== Description of the task ==
Please restate the records below verbatim, omitting every image they hold.

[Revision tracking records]
Segment Open
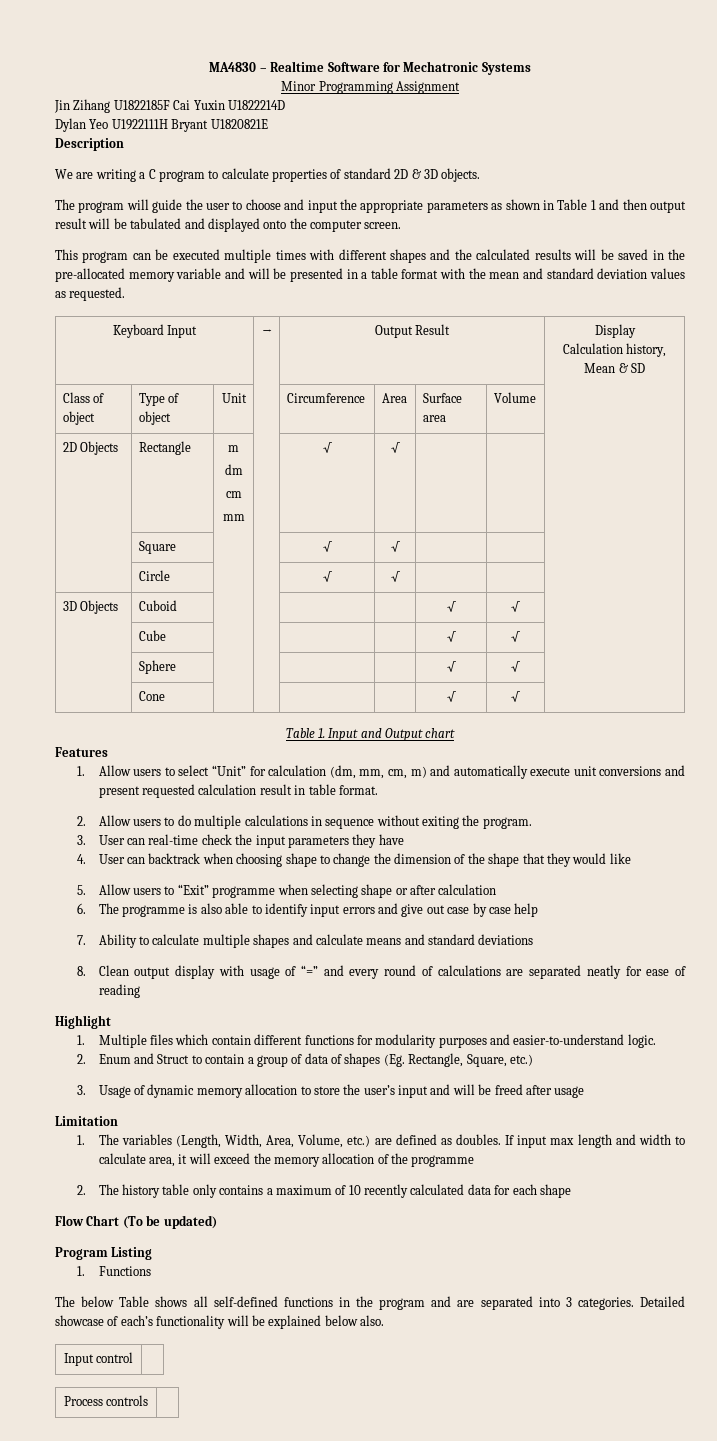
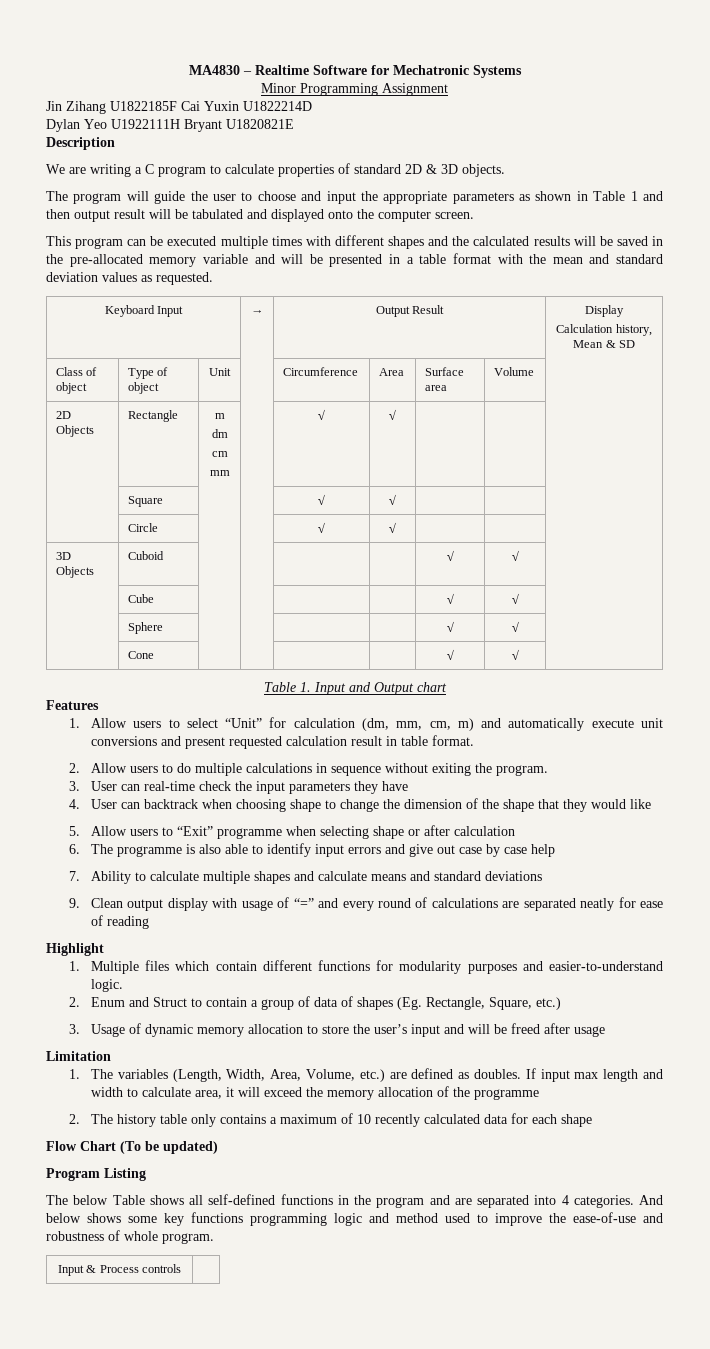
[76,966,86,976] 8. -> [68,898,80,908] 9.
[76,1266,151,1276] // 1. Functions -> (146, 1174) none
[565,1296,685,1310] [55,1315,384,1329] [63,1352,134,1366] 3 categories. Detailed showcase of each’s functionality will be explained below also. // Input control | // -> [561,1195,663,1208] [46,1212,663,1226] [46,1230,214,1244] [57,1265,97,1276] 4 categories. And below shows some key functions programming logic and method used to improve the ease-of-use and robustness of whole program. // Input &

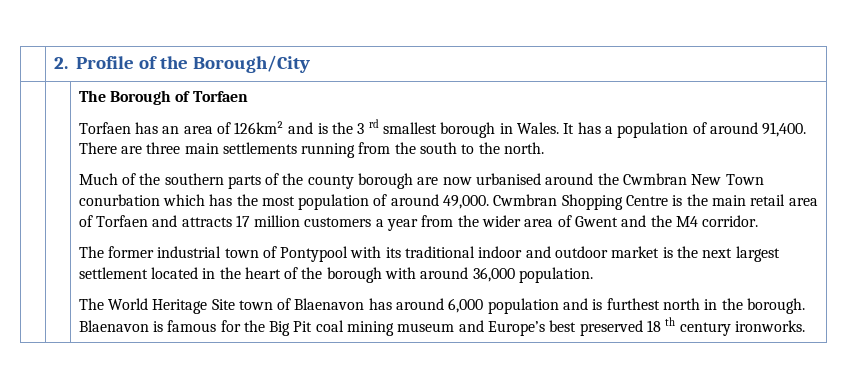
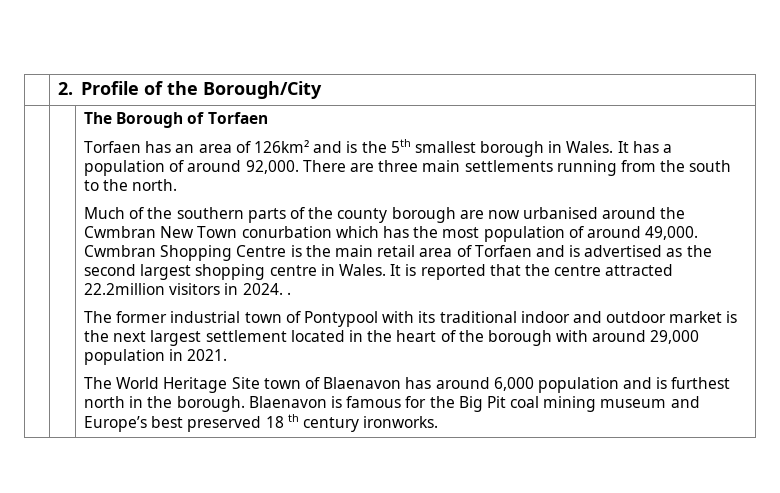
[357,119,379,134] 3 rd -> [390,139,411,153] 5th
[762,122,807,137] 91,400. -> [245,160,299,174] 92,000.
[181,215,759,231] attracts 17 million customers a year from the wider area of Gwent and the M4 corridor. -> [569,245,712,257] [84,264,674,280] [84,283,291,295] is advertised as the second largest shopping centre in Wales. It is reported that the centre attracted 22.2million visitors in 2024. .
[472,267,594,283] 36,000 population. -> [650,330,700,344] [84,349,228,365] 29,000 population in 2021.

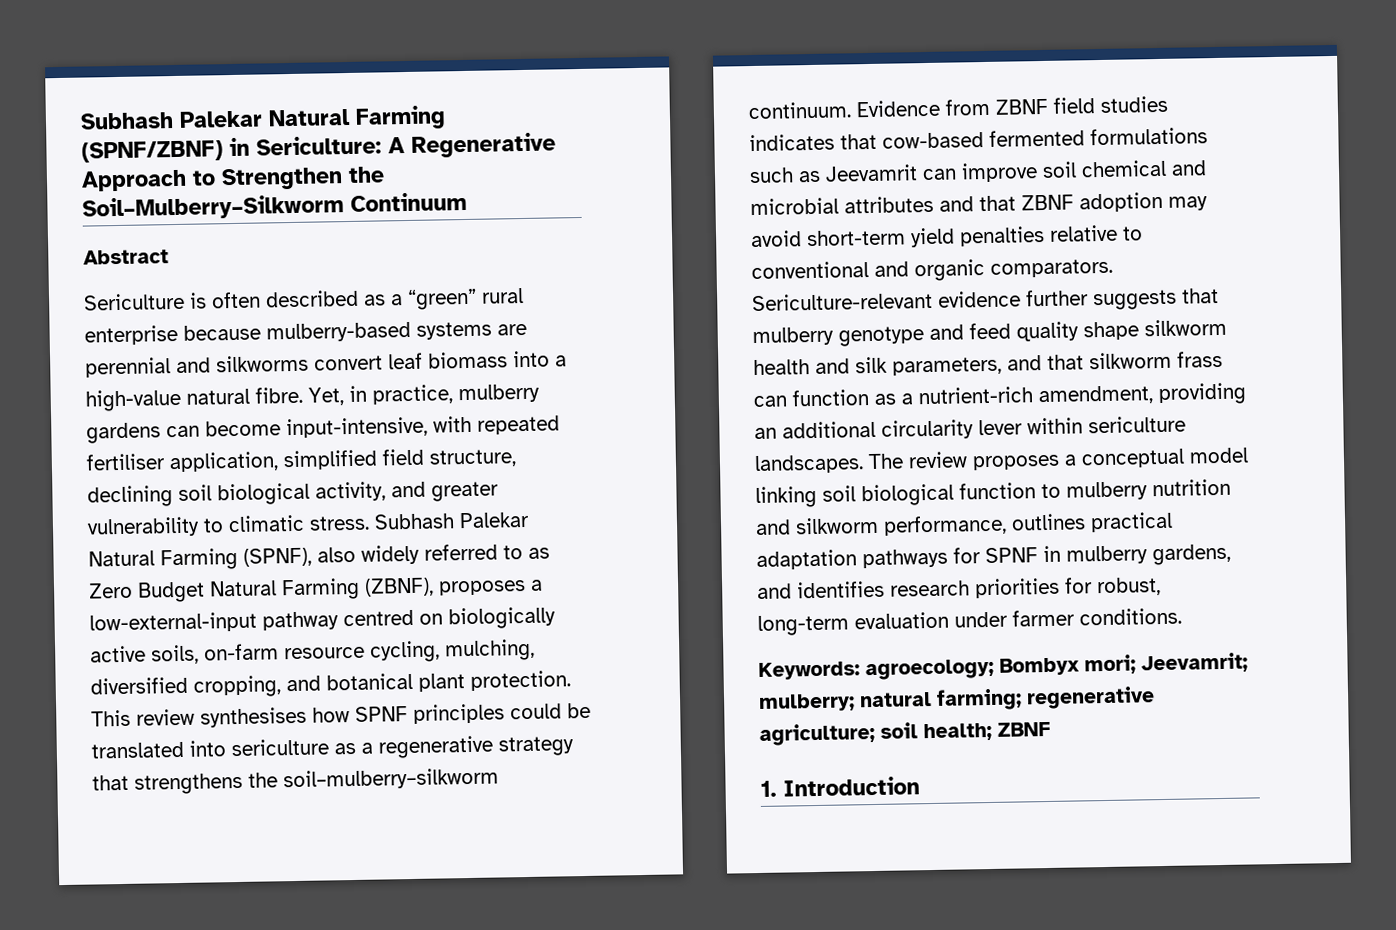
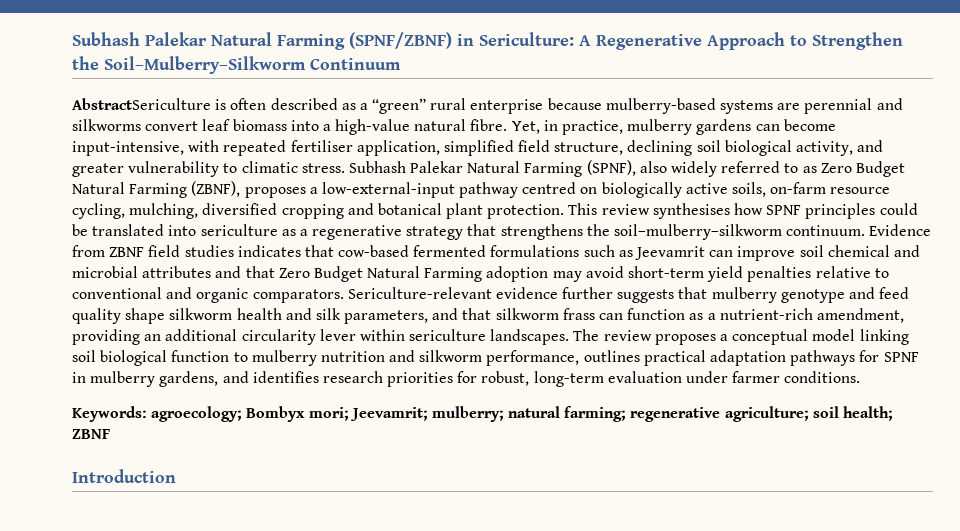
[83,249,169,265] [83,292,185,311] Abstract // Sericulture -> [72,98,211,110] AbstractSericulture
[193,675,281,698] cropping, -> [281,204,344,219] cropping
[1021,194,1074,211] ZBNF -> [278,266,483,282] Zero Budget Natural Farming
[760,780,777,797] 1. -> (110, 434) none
Segment Closed
== Output for this task ==
[76,966,86,976] 8. -> [68,898,80,908] 9.
[76,1266,151,1276] // 1. Functions -> (146, 1174) none
[565,1296,685,1310] [55,1315,384,1329] [63,1352,134,1366] 3 categories. Detailed showcase of each’s functionality will be explained below also. // Input control | // -> [561,1195,663,1208] [46,1212,663,1226] [46,1230,214,1244] [57,1265,97,1276] 4 categories. And below shows some key functions programming logic and method used to improve the ease-of-use and robustness of whole program. // Input &

[357,119,379,134] 3 rd -> [390,139,411,153] 5th
[762,122,807,137] 91,400. -> [245,160,299,174] 92,000.
[181,215,759,231] attracts 17 million customers a year from the wider area of Gwent and the M4 corridor. -> [569,245,712,257] [84,264,674,280] [84,283,291,295] is advertised as the second largest shopping centre in Wales. It is reported that the centre attracted 22.2million visitors in 2024. .
[472,267,594,283] 36,000 population. -> [650,330,700,344] [84,349,228,365] 29,000 population in 2021.

[83,249,169,265] [83,292,185,311] Abstract // Sericulture -> [72,98,211,110] AbstractSericulture
[193,675,281,698] cropping, -> [281,204,344,219] cropping
[1021,194,1074,211] ZBNF -> [278,266,483,282] Zero Budget Natural Farming
[760,780,777,797] 1. -> (110, 434) none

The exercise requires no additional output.